(Text):
What Is the Connection between Price Level and Inflation?

Esther Ejim

The relationship between price level and inflation is the fact that price level can be used as a tool for the assessment of the state of the economy with a view to finding out the if the prices are remaining steady, decreasing or inflating. The price level gives economists an idea of the aggregate price of commodities on the market within the particular period under consideration. This examination of the price level may be done at regular scheduled intervals with a view to comparing the results and finding out if the prices of the goods and services are maintaining a steady position or if the prices are rising.

The Federal Reserve constantly monitors for inflationary risks to the U.S. economy, but may overlook increases in prices in oil or certain foods that tend to fluctuate often.
The Federal Reserve constantly monitors for inflationary risks to the U.S. economy, but may overlook increases in prices in oil or certain foods that tend to fluctuate often.

When economists compare the price levels from several periods and discover that it is rising instead of maintaining a desired balance, this will indicate to them that the increased demand for goods and services are pushing the prices up as well. The link between price level and inflation also allows economists and various governments to predict when a recession is likely to occur in the future. This is due to the fact that when the market is overheated from excessive demand for limited goods and services, it pushes up the Gross Domestic Product (GDP) as well as the prices of commodities.

An example of a type of inflation would be the increase in price of postage stamps, which in the U.S. went up to 25 cents in 1988 and nearly doubled in price within 27 years.
An example of a type of inflation would be the increase in price of postage stamps, which in the U.S. went up to 25 cents in 1988 and nearly doubled in price within 27 years.

(What to work on): Copy the article on price level and inflation above, word for word and in full.

Stored data
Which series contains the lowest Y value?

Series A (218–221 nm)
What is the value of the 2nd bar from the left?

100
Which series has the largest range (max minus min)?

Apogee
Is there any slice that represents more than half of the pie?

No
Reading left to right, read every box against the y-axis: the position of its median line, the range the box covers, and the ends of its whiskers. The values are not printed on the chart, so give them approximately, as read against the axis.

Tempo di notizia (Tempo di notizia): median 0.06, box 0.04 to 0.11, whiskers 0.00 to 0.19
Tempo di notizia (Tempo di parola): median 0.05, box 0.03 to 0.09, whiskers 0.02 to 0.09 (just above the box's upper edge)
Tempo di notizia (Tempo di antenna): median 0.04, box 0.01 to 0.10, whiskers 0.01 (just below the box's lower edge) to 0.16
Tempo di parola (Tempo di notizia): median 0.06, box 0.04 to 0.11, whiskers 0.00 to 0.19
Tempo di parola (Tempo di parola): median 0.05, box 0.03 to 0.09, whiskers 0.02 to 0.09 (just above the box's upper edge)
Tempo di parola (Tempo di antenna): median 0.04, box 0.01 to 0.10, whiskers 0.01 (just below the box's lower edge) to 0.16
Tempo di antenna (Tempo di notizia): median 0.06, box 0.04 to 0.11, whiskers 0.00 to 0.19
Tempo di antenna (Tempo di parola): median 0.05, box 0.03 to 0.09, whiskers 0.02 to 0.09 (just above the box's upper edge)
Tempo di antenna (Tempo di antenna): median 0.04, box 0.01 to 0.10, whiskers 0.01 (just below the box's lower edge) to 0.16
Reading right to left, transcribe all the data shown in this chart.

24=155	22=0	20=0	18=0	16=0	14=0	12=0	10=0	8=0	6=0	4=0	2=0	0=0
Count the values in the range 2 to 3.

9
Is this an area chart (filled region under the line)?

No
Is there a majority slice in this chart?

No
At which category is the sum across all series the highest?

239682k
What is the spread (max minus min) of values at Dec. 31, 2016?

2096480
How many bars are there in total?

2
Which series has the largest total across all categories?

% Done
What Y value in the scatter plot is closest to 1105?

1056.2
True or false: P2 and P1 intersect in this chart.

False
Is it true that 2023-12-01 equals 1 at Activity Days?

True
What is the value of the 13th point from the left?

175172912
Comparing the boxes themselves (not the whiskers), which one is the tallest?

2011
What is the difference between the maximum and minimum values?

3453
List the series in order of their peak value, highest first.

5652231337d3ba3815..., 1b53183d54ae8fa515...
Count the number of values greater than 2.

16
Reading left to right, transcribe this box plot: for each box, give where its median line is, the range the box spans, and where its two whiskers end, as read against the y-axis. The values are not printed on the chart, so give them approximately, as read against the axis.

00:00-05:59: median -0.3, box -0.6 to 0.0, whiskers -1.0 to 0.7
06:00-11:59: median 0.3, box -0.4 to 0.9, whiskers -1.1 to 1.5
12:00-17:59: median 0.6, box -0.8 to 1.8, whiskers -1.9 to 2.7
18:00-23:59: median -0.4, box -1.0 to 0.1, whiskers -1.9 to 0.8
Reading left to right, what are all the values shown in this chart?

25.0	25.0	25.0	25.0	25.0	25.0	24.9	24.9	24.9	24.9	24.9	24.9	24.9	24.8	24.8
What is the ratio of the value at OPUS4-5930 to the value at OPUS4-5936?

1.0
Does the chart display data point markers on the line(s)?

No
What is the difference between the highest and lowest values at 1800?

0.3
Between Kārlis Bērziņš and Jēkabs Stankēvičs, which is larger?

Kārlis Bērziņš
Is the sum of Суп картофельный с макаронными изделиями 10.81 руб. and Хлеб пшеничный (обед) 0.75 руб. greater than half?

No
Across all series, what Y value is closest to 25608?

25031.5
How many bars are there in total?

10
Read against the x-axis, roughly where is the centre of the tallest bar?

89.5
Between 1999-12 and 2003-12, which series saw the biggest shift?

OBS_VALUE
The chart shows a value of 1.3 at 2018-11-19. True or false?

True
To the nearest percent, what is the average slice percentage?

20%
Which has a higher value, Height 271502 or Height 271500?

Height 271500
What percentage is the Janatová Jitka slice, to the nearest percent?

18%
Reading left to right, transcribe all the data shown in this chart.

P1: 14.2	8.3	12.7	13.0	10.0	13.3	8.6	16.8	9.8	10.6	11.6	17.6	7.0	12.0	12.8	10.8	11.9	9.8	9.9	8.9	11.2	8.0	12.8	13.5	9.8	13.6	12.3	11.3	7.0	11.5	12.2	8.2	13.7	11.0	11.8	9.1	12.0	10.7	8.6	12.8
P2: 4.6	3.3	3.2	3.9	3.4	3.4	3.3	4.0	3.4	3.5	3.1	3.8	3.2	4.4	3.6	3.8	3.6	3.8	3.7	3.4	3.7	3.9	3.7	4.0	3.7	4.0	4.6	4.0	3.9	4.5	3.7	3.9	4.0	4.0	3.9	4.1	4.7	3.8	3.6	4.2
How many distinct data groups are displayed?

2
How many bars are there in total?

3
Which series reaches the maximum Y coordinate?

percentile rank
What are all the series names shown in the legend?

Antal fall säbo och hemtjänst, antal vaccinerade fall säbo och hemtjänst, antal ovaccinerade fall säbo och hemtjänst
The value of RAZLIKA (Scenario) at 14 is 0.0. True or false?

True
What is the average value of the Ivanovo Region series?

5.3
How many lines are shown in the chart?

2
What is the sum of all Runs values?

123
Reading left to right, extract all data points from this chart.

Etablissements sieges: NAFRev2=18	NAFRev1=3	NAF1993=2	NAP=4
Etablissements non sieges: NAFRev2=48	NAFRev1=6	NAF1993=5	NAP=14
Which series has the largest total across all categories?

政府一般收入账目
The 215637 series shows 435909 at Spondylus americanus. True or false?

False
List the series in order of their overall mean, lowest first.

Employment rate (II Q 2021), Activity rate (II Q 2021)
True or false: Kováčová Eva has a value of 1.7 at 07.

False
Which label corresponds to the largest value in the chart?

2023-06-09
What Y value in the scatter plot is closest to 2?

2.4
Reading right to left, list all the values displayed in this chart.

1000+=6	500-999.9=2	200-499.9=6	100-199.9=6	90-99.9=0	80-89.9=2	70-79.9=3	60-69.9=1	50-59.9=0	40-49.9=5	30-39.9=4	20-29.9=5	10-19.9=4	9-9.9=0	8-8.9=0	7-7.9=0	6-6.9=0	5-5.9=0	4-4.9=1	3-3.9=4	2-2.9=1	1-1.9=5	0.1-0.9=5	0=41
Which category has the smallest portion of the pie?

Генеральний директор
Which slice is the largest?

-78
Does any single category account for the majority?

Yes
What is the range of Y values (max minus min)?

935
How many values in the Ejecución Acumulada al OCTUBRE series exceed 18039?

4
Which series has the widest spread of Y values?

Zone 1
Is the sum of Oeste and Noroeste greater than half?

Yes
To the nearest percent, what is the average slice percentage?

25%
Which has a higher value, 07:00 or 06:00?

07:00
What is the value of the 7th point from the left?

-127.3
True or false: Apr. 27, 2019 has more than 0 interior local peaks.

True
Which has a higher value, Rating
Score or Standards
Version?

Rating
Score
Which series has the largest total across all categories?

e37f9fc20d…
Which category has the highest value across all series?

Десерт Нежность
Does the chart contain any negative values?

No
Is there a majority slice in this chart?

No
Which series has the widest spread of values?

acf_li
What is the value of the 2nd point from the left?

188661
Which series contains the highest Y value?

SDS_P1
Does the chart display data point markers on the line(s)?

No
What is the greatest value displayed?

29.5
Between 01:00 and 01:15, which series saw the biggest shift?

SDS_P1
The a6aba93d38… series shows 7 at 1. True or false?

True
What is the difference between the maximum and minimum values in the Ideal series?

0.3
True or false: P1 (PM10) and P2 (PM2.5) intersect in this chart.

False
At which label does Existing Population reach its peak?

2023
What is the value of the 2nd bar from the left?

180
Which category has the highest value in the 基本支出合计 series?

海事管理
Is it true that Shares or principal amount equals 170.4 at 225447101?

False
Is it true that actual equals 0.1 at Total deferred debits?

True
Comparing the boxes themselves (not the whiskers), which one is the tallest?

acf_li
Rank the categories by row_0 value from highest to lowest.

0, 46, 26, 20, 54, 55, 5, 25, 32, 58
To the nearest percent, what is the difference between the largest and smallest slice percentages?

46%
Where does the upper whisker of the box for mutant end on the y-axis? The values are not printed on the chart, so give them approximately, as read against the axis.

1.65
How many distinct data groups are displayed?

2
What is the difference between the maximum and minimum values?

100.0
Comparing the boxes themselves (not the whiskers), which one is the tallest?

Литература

(Problem solution):
What Is the Connection between Price Level and Inflation?

Esther Ejim

The relationship between price level and inflation is the fact that price level can be used as a tool for the assessment of the state of the economy with a view to finding out the if the prices are remaining steady, decreasing or inflating. The price level gives economists an idea of the aggregate price of commodities on the market within the particular period under consideration. This examination of the price level may be done at regular scheduled intervals with a view to comparing the results and finding out if the prices of the goods and services are maintaining a steady position or if the prices are rising.

The Federal Reserve constantly monitors for inflationary risks to the U.S. economy, but may overlook increases in prices in oil or certain foods that tend to fluctuate often.
The Federal Reserve constantly monitors for inflationary risks to the U.S. economy, but may overlook increases in prices in oil or certain foods that tend to fluctuate often.

When economists compare the price levels from several periods and discover that it is rising instead of maintaining a desired balance, this will indicate to them that the increased demand for goods and services are pushing the prices up as well. The link between price level and inflation also allows economists and various governments to predict when a recession is likely to occur in the future. This is due to the fact that when the market is overheated from excessive demand for limited goods and services, it pushes up the Gross Domestic Product (GDP) as well as the prices of commodities.

An example of a type of inflation would be the increase in price of postage stamps, which in the U.S. went up to 25 cents in 1988 and nearly doubled in price within 27 years.
An example of a type of inflation would be the increase in price of postage stamps, which in the U.S. went up to 25 cents in 1988 and nearly doubled in price within 27 years.